*ENTRIES SUPPLIED:*
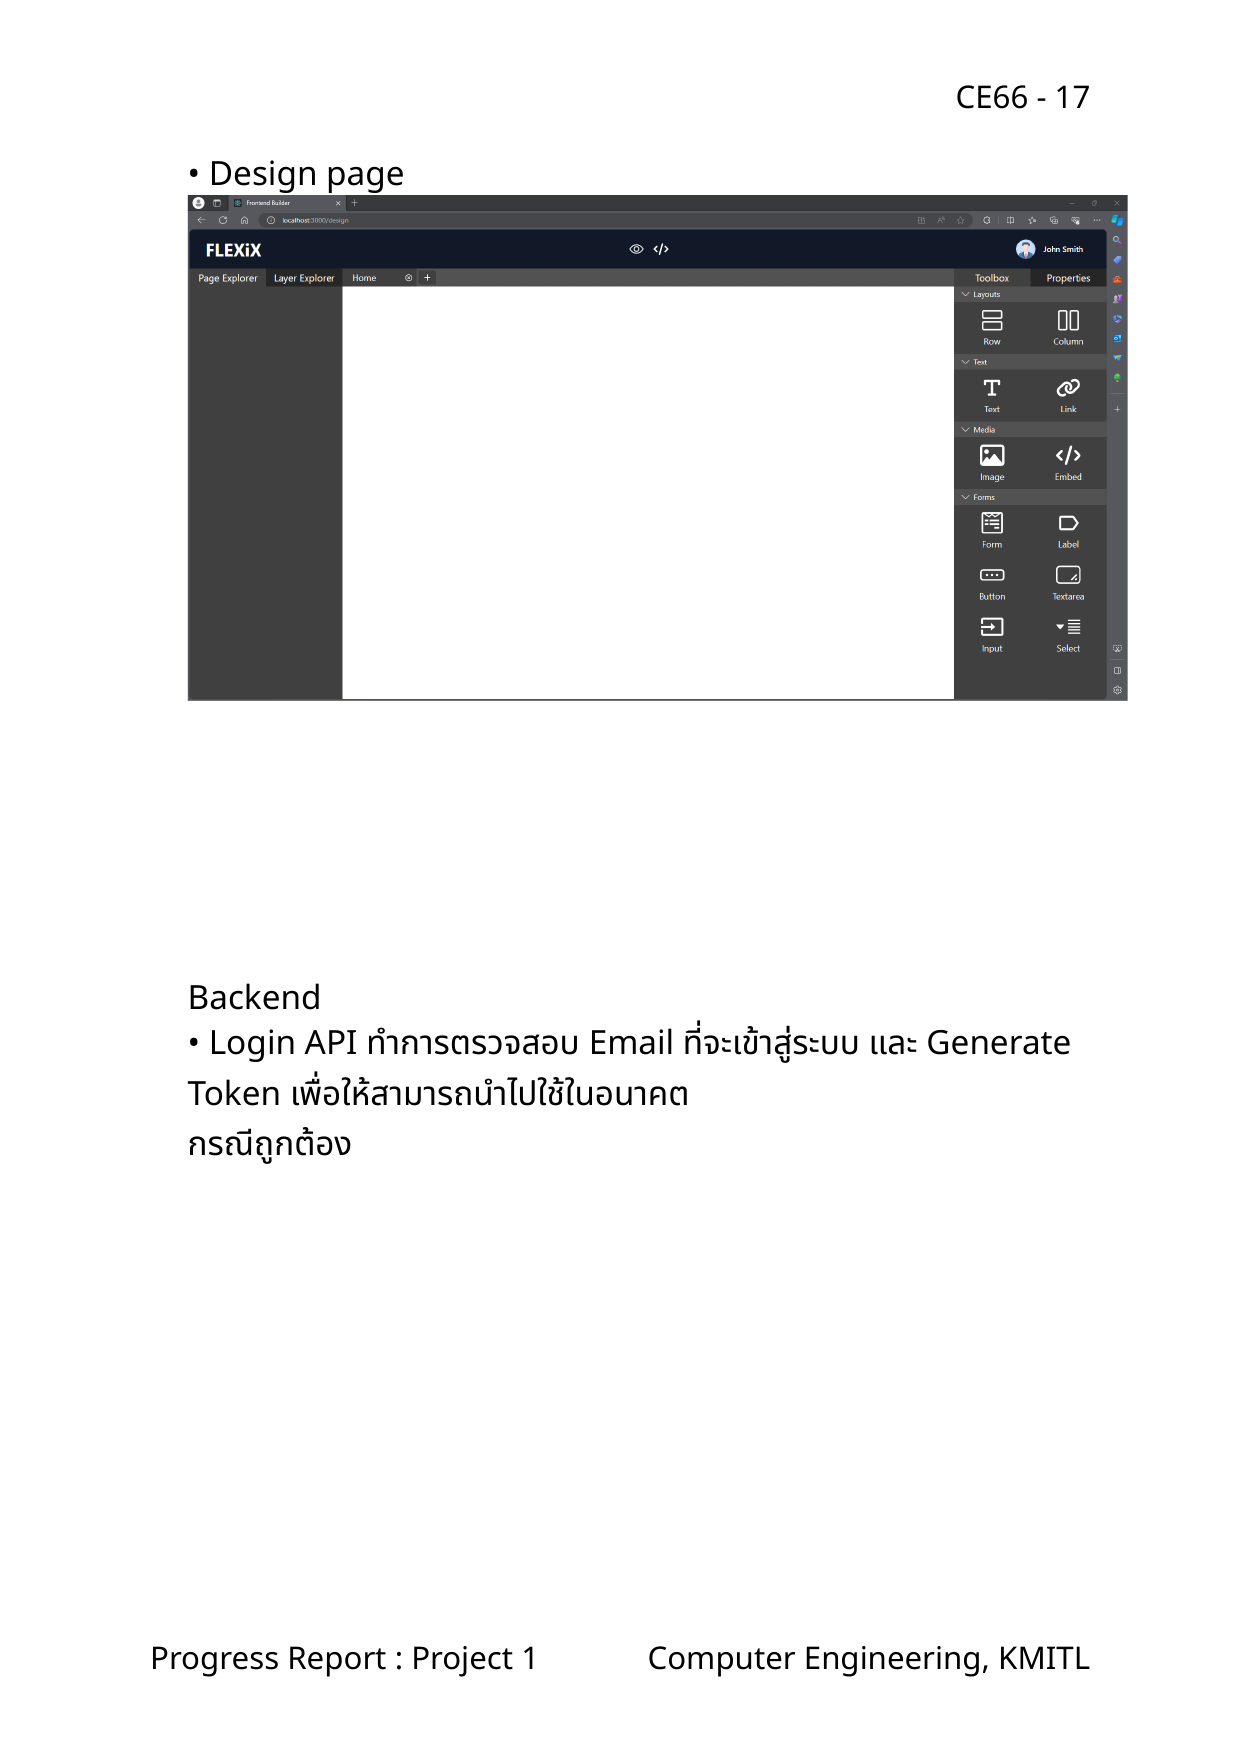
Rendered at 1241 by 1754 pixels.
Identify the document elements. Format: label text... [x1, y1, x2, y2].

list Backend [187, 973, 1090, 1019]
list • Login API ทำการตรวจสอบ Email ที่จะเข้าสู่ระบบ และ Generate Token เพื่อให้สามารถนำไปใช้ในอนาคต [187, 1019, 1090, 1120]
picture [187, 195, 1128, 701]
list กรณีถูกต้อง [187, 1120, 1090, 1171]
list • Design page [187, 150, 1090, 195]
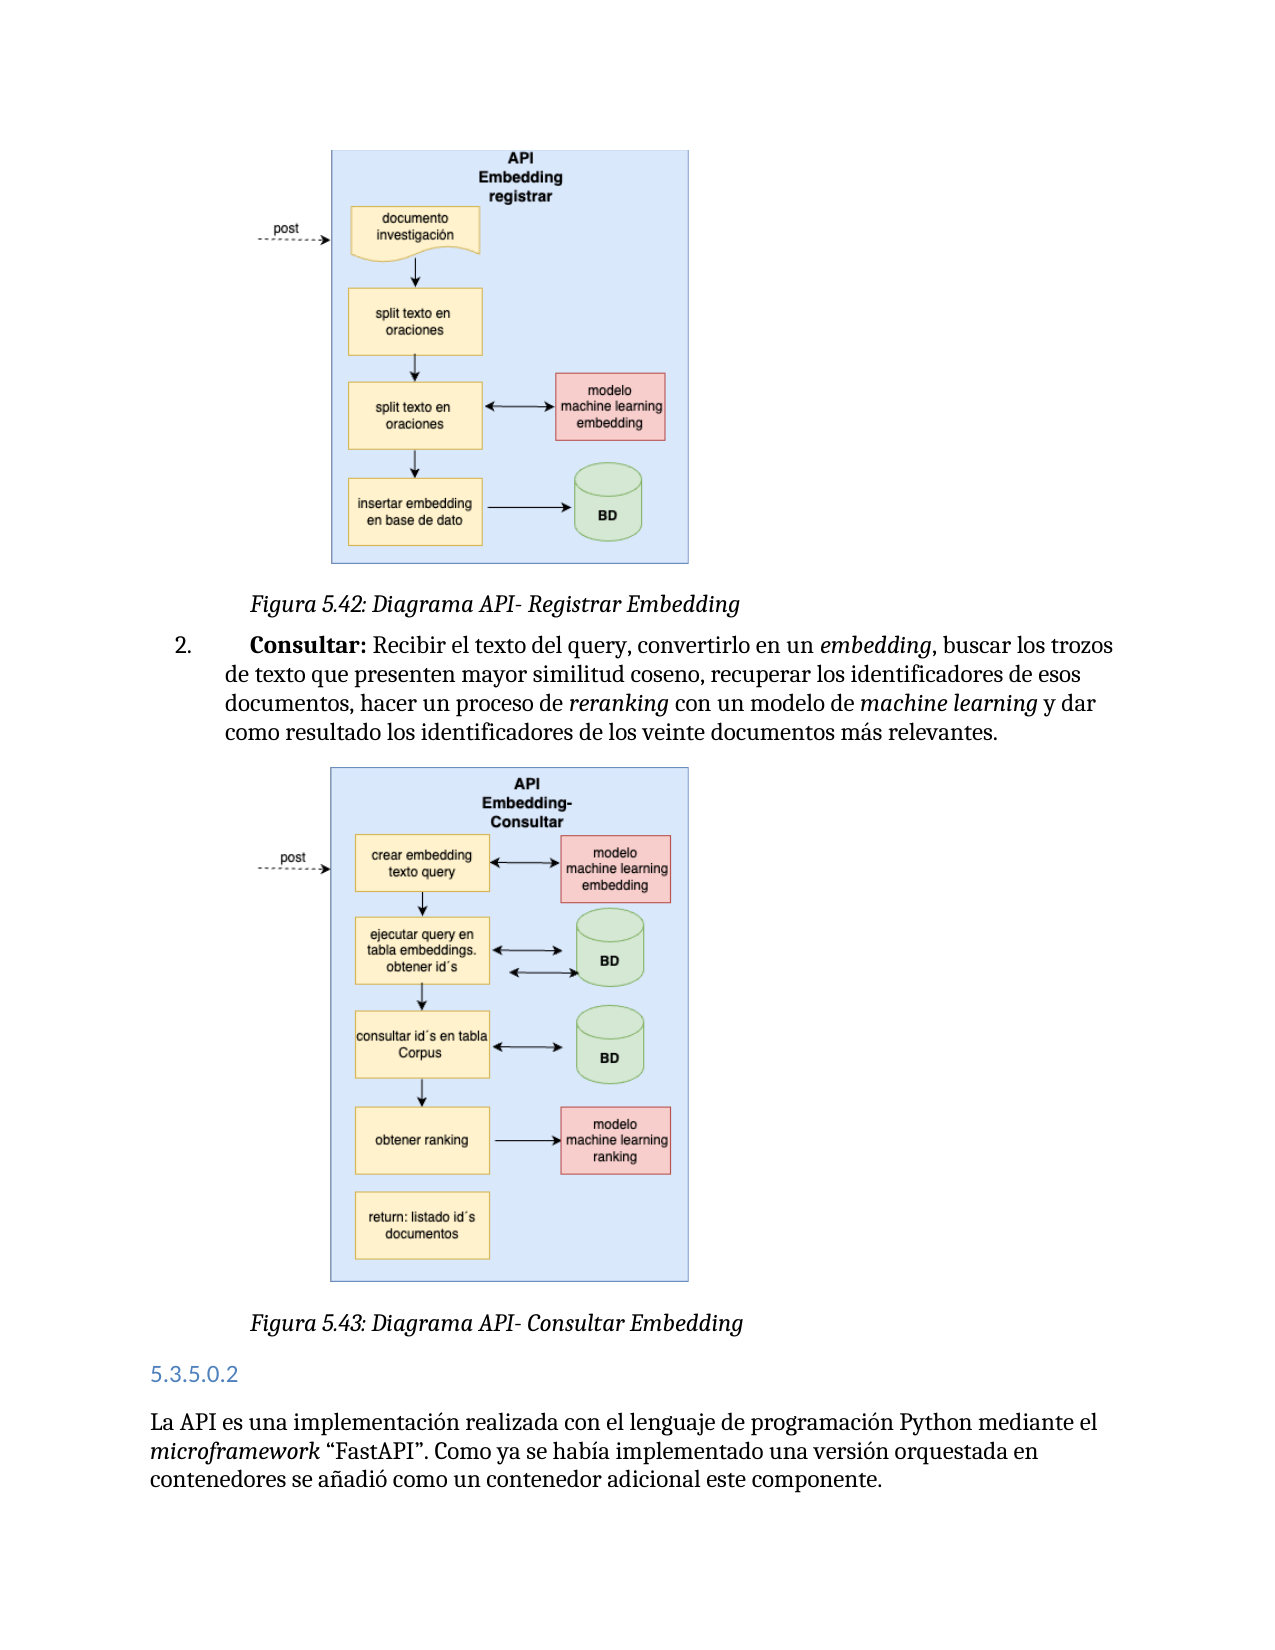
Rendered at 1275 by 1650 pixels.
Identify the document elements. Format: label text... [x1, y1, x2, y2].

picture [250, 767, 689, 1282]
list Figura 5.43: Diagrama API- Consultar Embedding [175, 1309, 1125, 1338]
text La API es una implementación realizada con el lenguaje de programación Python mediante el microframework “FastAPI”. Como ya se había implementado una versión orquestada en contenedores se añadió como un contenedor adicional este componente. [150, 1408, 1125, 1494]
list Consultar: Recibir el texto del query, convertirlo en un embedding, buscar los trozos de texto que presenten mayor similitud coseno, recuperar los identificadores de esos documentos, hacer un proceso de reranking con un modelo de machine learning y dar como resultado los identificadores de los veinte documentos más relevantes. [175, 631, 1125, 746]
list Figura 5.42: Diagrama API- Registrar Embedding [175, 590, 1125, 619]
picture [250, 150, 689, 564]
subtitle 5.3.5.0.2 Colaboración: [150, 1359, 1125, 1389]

*WORK REQUIRED:*
The answer is a faithful copy of the records above, with the pictures removed.

*ANSWER BELOW:*
Rendered at 1241 by 1754 pixels.
Identify the document elements. Format: label text... [x1, y1, x2, y2].

list Backend [187, 973, 1090, 1019]
list • Login API ทำการตรวจสอบ Email ที่จะเข้าสู่ระบบ และ Generate Token เพื่อให้สามารถนำไปใช้ในอนาคต [187, 1019, 1090, 1120]
picture [187, 195, 1128, 701]
list กรณีถูกต้อง [187, 1120, 1090, 1171]
list • Design page [187, 150, 1090, 195]
Rendered at 1275 by 1650 pixels.
Identify the document elements. Format: label text... [x1, y1, x2, y2].

picture [250, 767, 689, 1282]
list Figura 5.43: Diagrama API- Consultar Embedding [175, 1309, 1125, 1338]
text La API es una implementación realizada con el lenguaje de programación Python mediante el microframework “FastAPI”. Como ya se había implementado una versión orquestada en contenedores se añadió como un contenedor adicional este componente. [150, 1408, 1125, 1494]
list Consultar: Recibir el texto del query, convertirlo en un embedding, buscar los trozos de texto que presenten mayor similitud coseno, recuperar los identificadores de esos documentos, hacer un proceso de reranking con un modelo de machine learning y dar como resultado los identificadores de los veinte documentos más relevantes. [175, 631, 1125, 746]
list Figura 5.42: Diagrama API- Registrar Embedding [175, 590, 1125, 619]
picture [250, 150, 689, 564]
subtitle 5.3.5.0.2 Colaboración: [150, 1359, 1125, 1389]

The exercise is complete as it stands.